"Nader Hayaux & Goebel has a team which is efficient and can manage sophisticated and complex matters for international companies. The lawyers' responsiveness and solutions are excellent." Chambers & Partners
Jorge is an partner at Nader, Hayaux & Goebel. His practice focuses on representing clients in highly complex transactions, assisting them in the negotiations of intricate deals. Jorge has represented investors and companies in restructuring and insolvency processes, facilitating asset acquisitions, debt acquisitions, and representing companies in either bankruptcy proceedings or out-of-court negotiations, as well as advising creditors in the restructuring of liabilities. Additionally, Jorge provides guidance to various clients in negotiating financing and debt issuances, in the acquisition and sale of Mexican companies, and in designing investment structures for multinational corporations.
He also specializes in developing legal strategies for matters involving contentious issues, such as shareholder disputes, and representing clients before authorities, participating in the design of negotiation and litigation strategies to optimize timelines for conflict resolution and facilitate comprehensive agreements.
Jorge has international experience in New York, where he was part of the Global Financial Markets team focused on Latin America, participating in debt restructuring processes, international securities issuances, and transactions related to capital market operations and cross-border mergers and acquisitions.
Jorge holds a Bachelor of Laws, cum laude, from Escuela Libre de Derecho and a Master of Laws (LL.M.) from Columbia Law School in New York, where he was recognized as a Harlan Fiske Stone Scholar for his academic excellence.
Recent Transactions
- Advised bondholders identified as GHOCB14 and SIPYTCB13 in the restructuring process of debt issued by Issuer Trusts involving companies specialized in the transportation industry that are part of Grupo IAMSA.
- Advised the bondholders of Operadora de Servicios Mega, S.A. de C.V., a regulated financial entity, in the process of restructuring the issuer’s debt.
- Advised Argentem Creek Partners LP in negotiations with Mr. Alonso Ancira Elizondo for his and his family’s exit from management and equity participation in Altos Hornos de México S.A.B. (AHMSA), and participated in the negotiation of the debt restructuring for AHMSA and its subsidiary Minera del Norte S.A. de C.V. in their respective bankruptcy proceedings to facilitate the procurement of credit against the estate and the entry of new investor capital.
- Provided counsel to Pantaleon Sugar Holdings Company Ltd. regarding the review of the bankruptcy status of a company in the sugar sector for the acquisition of the debtor’s assets.
- Advised a real estate group in the restructuring of its debts with creditors from the Mexican financial system, and provided advisory services to Grupo Financiero Banorte in granting credit as a creditor on an unsecured revolving credit facility of USD $75 million, with repayment sourced from future capital calls, granted to a trust managed by PGIM Real Estate.
- Represented Murano PV, S.A. DE C.V. in mergers and acquisitions involving a special purpose acquisition company (SPAC) and listing on Nasdaq, as part of a DE-SPAC process.

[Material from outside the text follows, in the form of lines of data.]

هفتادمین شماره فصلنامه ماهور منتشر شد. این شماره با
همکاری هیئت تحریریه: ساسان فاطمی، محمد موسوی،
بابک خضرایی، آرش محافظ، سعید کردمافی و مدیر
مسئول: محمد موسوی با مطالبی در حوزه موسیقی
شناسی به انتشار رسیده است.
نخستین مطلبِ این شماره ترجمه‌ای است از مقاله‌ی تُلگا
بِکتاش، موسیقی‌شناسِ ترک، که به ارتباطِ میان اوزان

- Advised the Inter-American Investment Corporation (BID Invest) and the Inter-American Development Bank (IDB) in the issuance of 15-year bonds for USD 218.5 million to refinance the road project “Rutas 2 y 7” in Paraguay, which was the first private 4(a)(2) placement made by a multilateral institution in Latin America to fund a project with ongoing construction risks.
- Provided advisory services to BofA Securities Inc. and HSBC Securities (USA) Inc. as initial placement agents and purchasers concerning Interconexión Eléctrica S.A. E.S.P. (ISA)’s initial issuance of USD 330 million senior notes at 3.825% maturing in 2033. ISA focuses on energy transmission, road concessions, telecommunications, and information and communications technology.
- Advised BBVA, Bank of America, Goldman Sachs, and Scotiabank as joint placement agents and initial purchasers regarding the issuance by Telefónica Móviles Chile S.A., totaling USD 500 million in senior notes.
- Advised the Costa Rican Electricity Institute (ICE), the state-owned provider of electricity and telecommunications services in Costa Rica, regarding the issuance of USD $300 million in total aggregate principal amount of Sustainability Linked Senior Notes at 6.750% maturing in 2031.
- Provided advisory services to one of the shareholders of one of the largest businesses in Mexico’s textile industry in preventing a hostile takeover by another shareholder and maintaining control of the company.
- Oversaw and coordinated with the commercial litigation and criminal law teams involved in defending the controlling shareholder and negotiated the sale of the controlling shareholder’s shares in the company. Additionally, provided advisory services to a publicly traded Mexican real estate investment trust regarding the effects of the COVID-19 pandemic on its leasing contracts and negotiated a solution with the company’s main debtor, as well as advising bondholders of a Mexican telecommunications and multimedia company in the process of restructuring the issuer’s debt.